Le Parlement libyen a reporté à mercredi la séance consacrée au vote de confiance au nouveau gouvernement, né d’un processus parrainé par l’ONU et qui doit contribuer à sortir la Libye du chaos en la menant jusqu’à des élections fin décembre 2021. Réunis mardi pour la deuxième journée de suite dans la ville de Syrte, à mi-chemin entre les régions rivales de l’Est et de l’Ouest, les députés ont longuement débattu de la composition du gouvernement, de la répartition géographique des postes et de sa feuille de route. Après quatre heures de débats, le président du Parlement Aguila Saleh a levé la séance. Elle doit reprendre mercredi « pour finaliser les délibérations avant de voter la confiance », a déclaré à l’AFP le député Ismail al-Charif. Mardi, les travaux avaient commencé par un discours du Premier ministre désigné Abdel Hamid Dbeibah, exhortant les députés à accorder la confiance à son gouvernement afin d’unifier le pays plongé dans le chaos depuis la chute de Mouammar Khadafi en 2011. « Mon premier objectif a été de choisir des personnes avec lesquelles je serai en mesure de travailler, peu importe d’où elles viennent ». Elles « doivent être capables de travailler pour tous les Libyens », a-t-il lancé. Fustigeant une « campagne féroce » visant à détruire la Libye, M. Dbeibah a d’autre part appelé au départ des 20.000 mercenaires et combattants étrangers présents sur le sol libyen. « Notre souveraineté est bafouée à cause de leur présence », a-t-il martelé. Milliardaire de 61 ans originaire de Misrata (Ouest), Abdelhamid Dbeibah, a été désigné Premier ministre le 5 février par 75 responsables libyens de tous bords réunis à Genève sous l’égide de l’ONU, en même temps qu’un Conseil présidentiel de trois membres. L’équipe proposée par M. Dbeibah est composée de deux vice-Premiers ministres, 26 ministres et six ministres d’Etat. Deux ministères régaliens, les Affaires étrangères et la Justice, ont été attribués à des femmes, une première en Libye. Le poste hautement stratégique de la Défense est en revanche resté vacant: « toutes les parties se disputent ce portefeuille », a concédé Dbeibah ce mardi.

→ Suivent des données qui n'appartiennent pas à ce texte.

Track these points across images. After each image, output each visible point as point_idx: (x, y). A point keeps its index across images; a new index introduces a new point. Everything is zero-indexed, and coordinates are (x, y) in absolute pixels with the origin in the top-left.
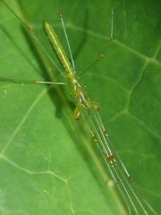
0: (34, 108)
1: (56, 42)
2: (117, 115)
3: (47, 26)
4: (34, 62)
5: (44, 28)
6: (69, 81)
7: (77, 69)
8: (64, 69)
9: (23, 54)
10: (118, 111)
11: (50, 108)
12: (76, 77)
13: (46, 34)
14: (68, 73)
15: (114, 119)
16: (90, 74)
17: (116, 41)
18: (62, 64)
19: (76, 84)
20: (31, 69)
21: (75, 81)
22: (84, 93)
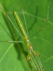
1: (19, 21)
2: (49, 59)
3: (15, 13)
4: (7, 30)
5: (14, 14)
6: (25, 41)
8: (23, 34)
10: (49, 57)
13: (15, 17)
14: (25, 36)
15: (47, 61)
18: (22, 32)
19: (29, 43)
21: (28, 41)
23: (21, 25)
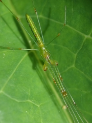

Selon l’agence italienne Nova, après des discussions frénétiques et des négociations sur la composition de l’exécutif chargé de conduire le pays aux élections prévues le 24 décembre, les travaux ont d’abord été suspendus et finalement reportés à demain, 10 mars. Selon les sources de «Nova», le chef du gouvernement a accepté de remplacer le vice-Premier ministre Saqr Boujwari, ancien maire de Benghazi, par l’ancien membre du Conseil présidentiel de Cyrénaïque, Ali Faraj al Qatrani, et de «geler» le fauteuil du ministère des Affaires étrangères, qui dans la liste initiale devait être attribué pour la première fois à une femme: Lamia Fathi Abusedra de Benghazi, accusée d’être proche de l’islamiste Abdelhakim Belhaj, ancien commandant du groupe de combat islamique libyen. Les changements toucheraient également le Département de la Santé, qui devrait être affecté à l’ancien sous-secrétaire à la Santé du Gouvernement d’Accord National (GNA), Ali Al Zanati, ainsi que le Ministère de la Justice. Le département de la défense devrait plutôt rester vacant. Théoriquement, la nouvelle ardoise gouvernementale a besoin d’une majorité simple de 90 voix pour gagner la confiance.

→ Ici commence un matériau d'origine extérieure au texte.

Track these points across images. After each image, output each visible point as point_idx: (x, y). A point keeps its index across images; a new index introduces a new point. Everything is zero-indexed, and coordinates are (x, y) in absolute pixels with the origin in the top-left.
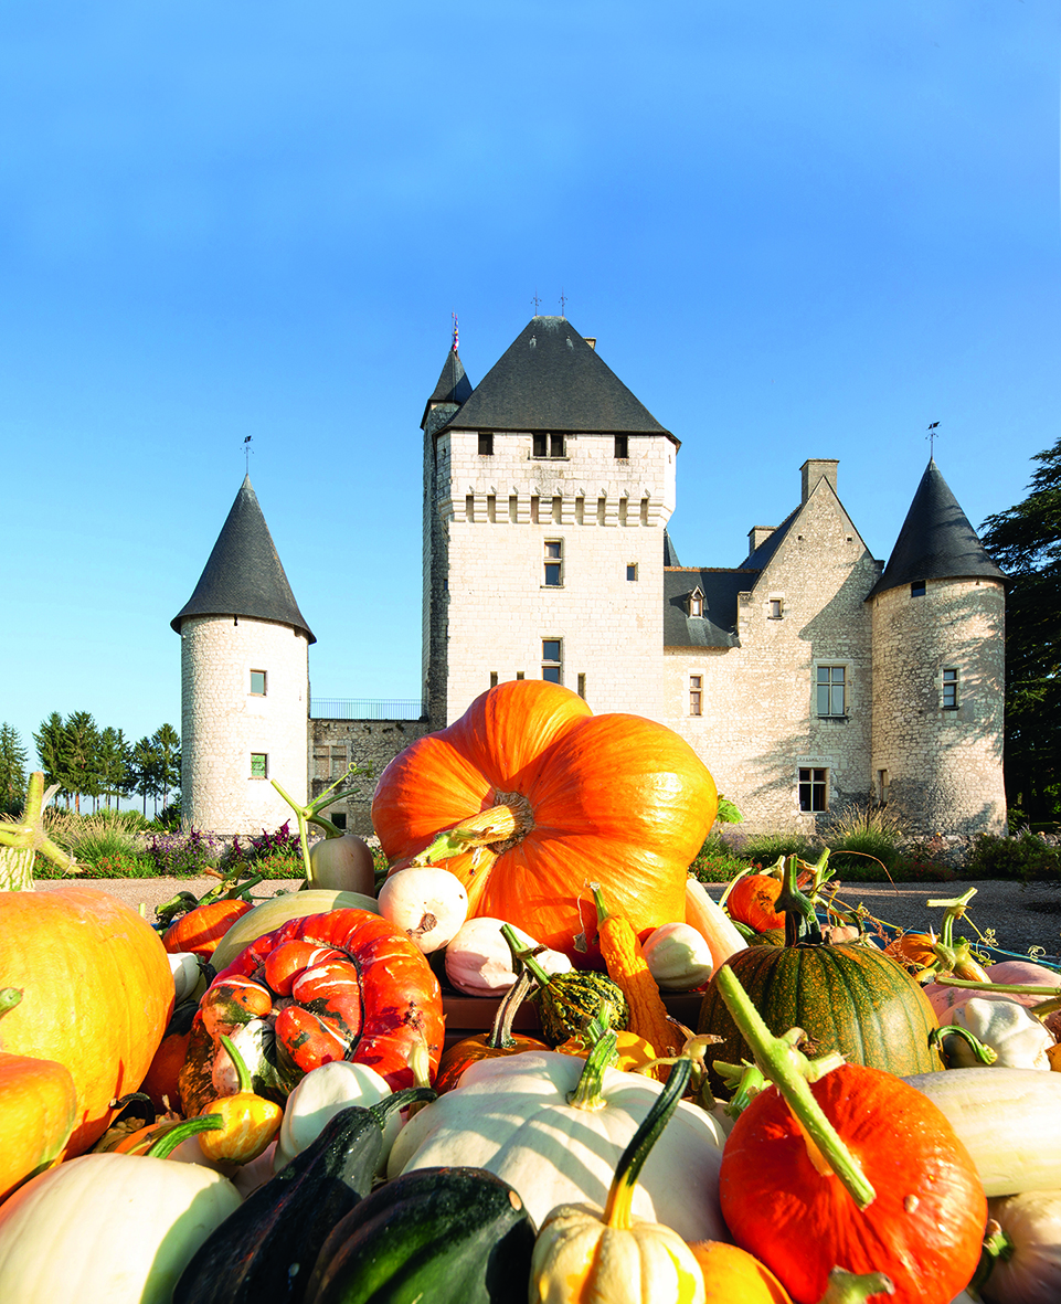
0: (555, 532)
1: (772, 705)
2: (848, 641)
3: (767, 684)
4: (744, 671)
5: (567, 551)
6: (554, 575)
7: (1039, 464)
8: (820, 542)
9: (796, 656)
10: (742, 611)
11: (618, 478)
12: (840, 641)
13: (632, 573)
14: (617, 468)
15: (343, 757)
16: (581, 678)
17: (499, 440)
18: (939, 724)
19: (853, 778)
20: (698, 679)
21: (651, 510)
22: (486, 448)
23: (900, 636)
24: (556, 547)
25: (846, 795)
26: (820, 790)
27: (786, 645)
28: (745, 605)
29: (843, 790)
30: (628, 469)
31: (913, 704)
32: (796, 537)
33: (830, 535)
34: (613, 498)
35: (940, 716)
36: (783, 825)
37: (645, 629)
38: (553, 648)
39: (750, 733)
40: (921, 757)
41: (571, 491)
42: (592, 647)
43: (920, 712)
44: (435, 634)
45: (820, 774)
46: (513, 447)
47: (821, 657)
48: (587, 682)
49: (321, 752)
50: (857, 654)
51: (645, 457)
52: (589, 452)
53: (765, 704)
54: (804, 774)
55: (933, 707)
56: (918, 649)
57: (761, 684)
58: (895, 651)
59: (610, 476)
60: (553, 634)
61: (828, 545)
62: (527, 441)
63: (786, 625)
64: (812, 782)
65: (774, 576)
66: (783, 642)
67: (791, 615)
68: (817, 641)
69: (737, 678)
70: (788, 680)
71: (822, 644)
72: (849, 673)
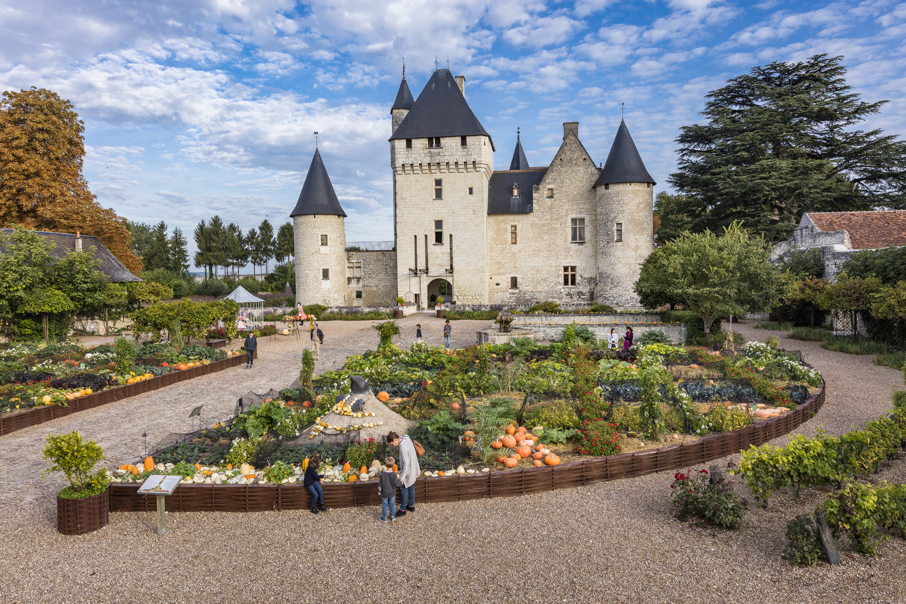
0: (438, 176)
2: (585, 206)
3: (547, 228)
4: (536, 222)
5: (444, 184)
6: (439, 195)
8: (570, 161)
9: (560, 214)
10: (535, 195)
11: (463, 154)
12: (581, 207)
13: (470, 192)
14: (462, 150)
15: (360, 267)
16: (451, 236)
17: (414, 142)
18: (615, 247)
19: (588, 270)
20: (515, 226)
21: (477, 166)
22: (409, 145)
24: (438, 182)
25: (585, 278)
26: (573, 276)
27: (555, 210)
28: (536, 192)
29: (583, 276)
30: (467, 150)
31: (605, 238)
32: (560, 159)
33: (576, 157)
34: (461, 162)
35: (615, 244)
37: (476, 215)
38: (439, 224)
39: (539, 251)
40: (608, 262)
41: (444, 160)
42: (455, 223)
43: (608, 242)
45: (574, 268)
46: (420, 144)
47: (572, 214)
48: (453, 237)
49: (351, 265)
50: (590, 213)
51: (474, 144)
52: (451, 144)
53: (546, 237)
54: (566, 269)
55: (613, 240)
56: (607, 214)
57: (544, 228)
59: (459, 153)
60: (438, 219)
61: (574, 162)
62: (426, 141)
63: (555, 201)
64: (570, 273)
65: (549, 178)
66: (554, 208)
67: (557, 196)
68: (570, 207)
69: (532, 226)
70: (556, 226)
71: (572, 208)
72: (586, 221)
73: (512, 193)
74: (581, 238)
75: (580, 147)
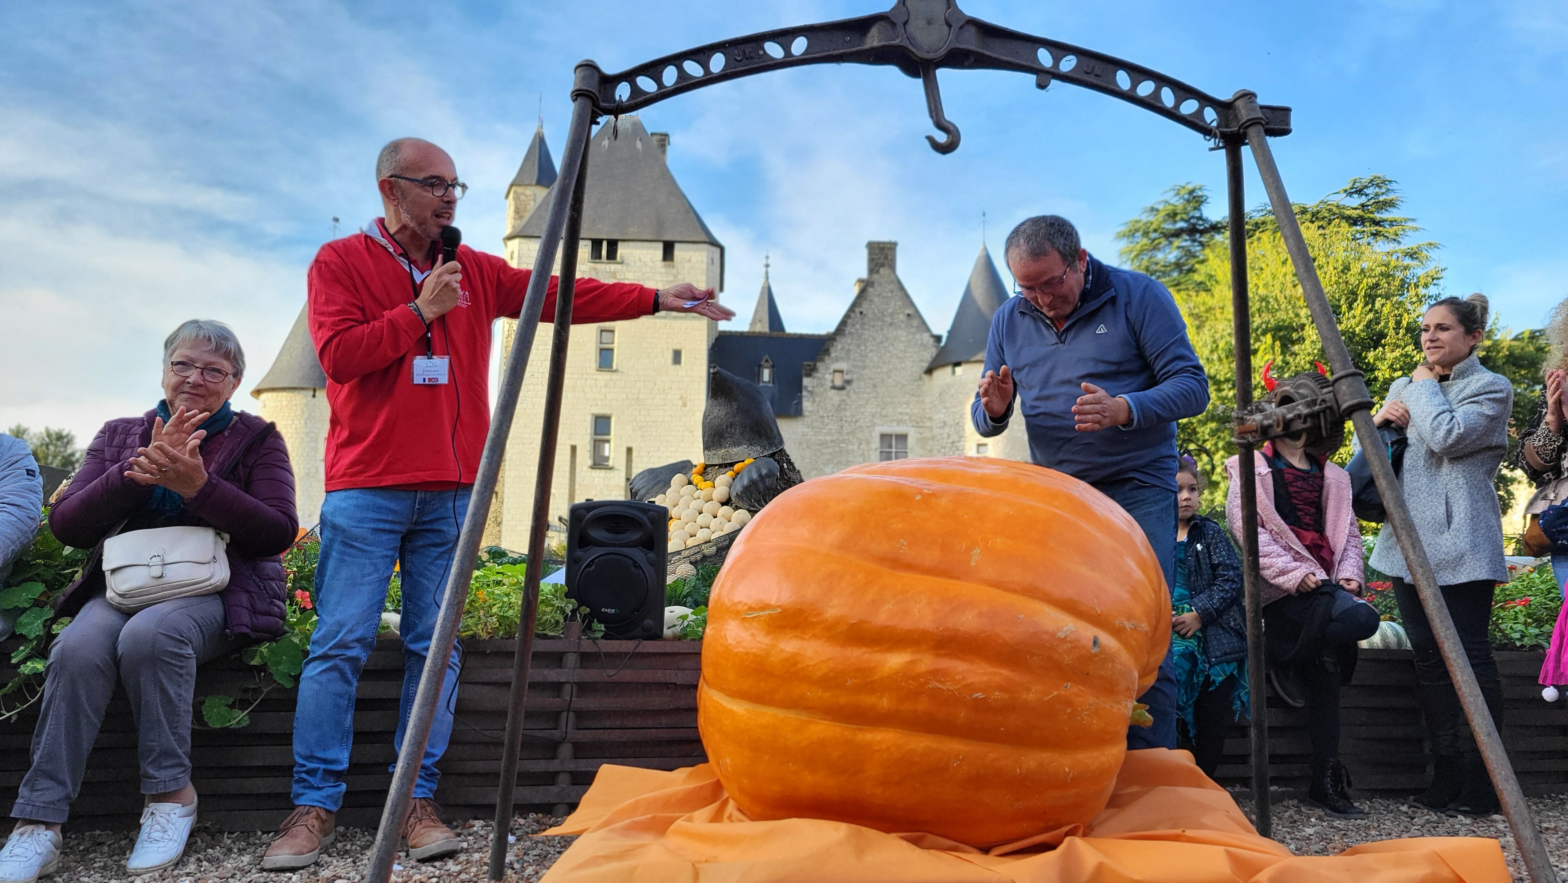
2: (908, 411)
3: (830, 450)
4: (808, 437)
5: (618, 339)
6: (605, 359)
8: (881, 318)
9: (858, 424)
10: (806, 381)
11: (664, 279)
12: (901, 410)
13: (677, 356)
14: (663, 270)
16: (629, 451)
23: (944, 411)
24: (607, 334)
27: (848, 414)
28: (809, 375)
30: (675, 271)
33: (890, 310)
37: (686, 408)
38: (602, 423)
42: (640, 424)
47: (882, 425)
48: (635, 454)
50: (918, 423)
51: (689, 260)
52: (639, 257)
56: (957, 424)
57: (824, 451)
58: (942, 424)
59: (658, 277)
60: (603, 411)
61: (888, 319)
63: (848, 394)
65: (837, 350)
66: (845, 410)
67: (854, 385)
68: (879, 410)
69: (801, 444)
70: (850, 447)
71: (884, 412)
72: (911, 441)
73: (759, 375)
75: (899, 293)
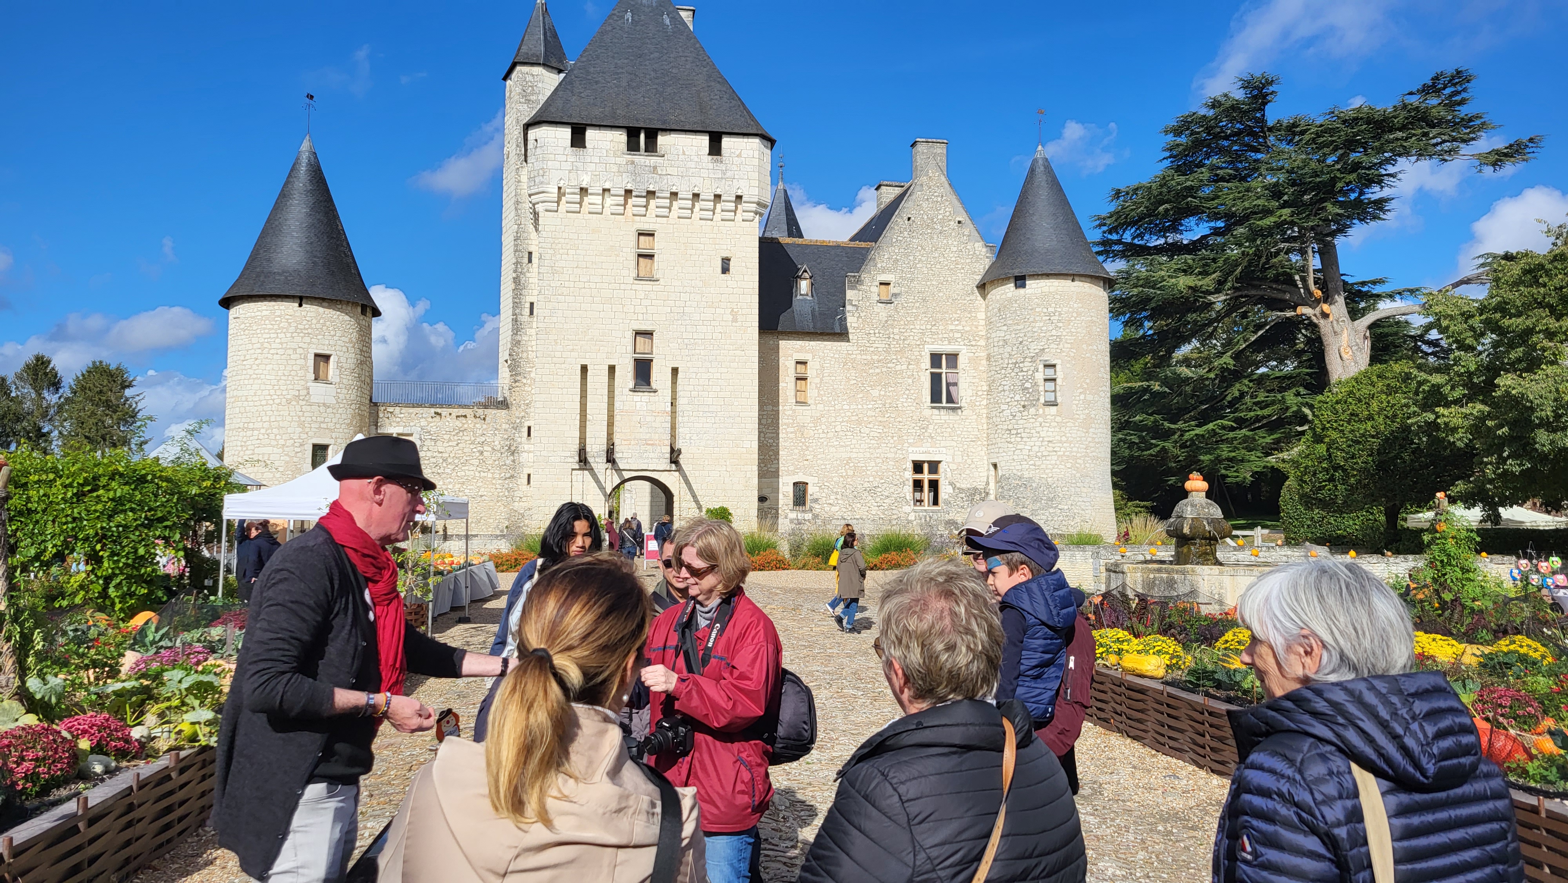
1: (882, 393)
2: (960, 328)
3: (877, 371)
4: (853, 356)
5: (660, 241)
6: (646, 267)
7: (1170, 138)
8: (930, 224)
9: (907, 342)
10: (850, 294)
11: (712, 175)
12: (953, 327)
13: (726, 266)
14: (711, 166)
16: (675, 372)
17: (592, 135)
18: (1040, 419)
19: (968, 472)
20: (804, 364)
21: (745, 207)
22: (579, 142)
23: (1005, 328)
25: (961, 490)
26: (934, 485)
27: (896, 331)
28: (853, 288)
29: (958, 485)
30: (722, 167)
31: (1017, 397)
32: (906, 218)
33: (940, 217)
34: (707, 194)
35: (1041, 411)
36: (894, 522)
37: (739, 324)
38: (644, 340)
39: (861, 422)
40: (1026, 452)
41: (662, 186)
42: (686, 342)
43: (1024, 406)
44: (517, 311)
45: (934, 466)
46: (606, 142)
47: (932, 343)
48: (680, 375)
50: (971, 341)
51: (739, 156)
52: (685, 149)
53: (875, 393)
54: (918, 467)
55: (1034, 403)
56: (1021, 343)
57: (871, 371)
58: (1001, 343)
59: (704, 173)
60: (644, 325)
61: (938, 226)
62: (621, 137)
63: (896, 309)
64: (926, 477)
65: (883, 260)
66: (893, 327)
67: (902, 299)
68: (929, 327)
69: (845, 364)
70: (898, 368)
71: (934, 329)
72: (962, 361)
73: (797, 287)
74: (950, 400)
75: (950, 198)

Le gouvernement a jusqu’au 19 mars pour être approuvé par le Parlement, avant de tenter d’assurer la période intérimaire. Lundi, une première séance du Parlement sur le vote de confiance a été qualifiée « d’historique » par l’ONU. Elle a rassemblé 132 députés sur 188 alors que la Chambre, profondément divisée, s’était très rarement réunie ces dernières années. L’issue du vote de confiance est également incertaine car parmi les 132 députés réunis à Syrte, il y a ceux qui demandent à reporter le vote jusqu’à la publication du rapport des Nations Unies (prévu pour le 15 mars) sur les cas de corruption présumée au Forum pour le dialogue (de Tunis) qui impliquerait le clan Dabaiba, ainsi que ceux qui voudraient voter sur un amendement constitutionnel (qui nécessite un quorum de 120 députés). La formation présentée à la présidence de la Chambre des représentants (le parlement libyen élu en 2014 et aujourd’hui divisé en trois sections qui se réunissent à Tobrouk, Tripoli et Tunis) avait pour but d’assurer une large participation de la communauté libyenne et une répartition géographique équitable entre les régions du Pays, à savoir la Cyrénaïque (à l’est), le Fezzan (au sud) et la Tripolitaine (à l’ouest).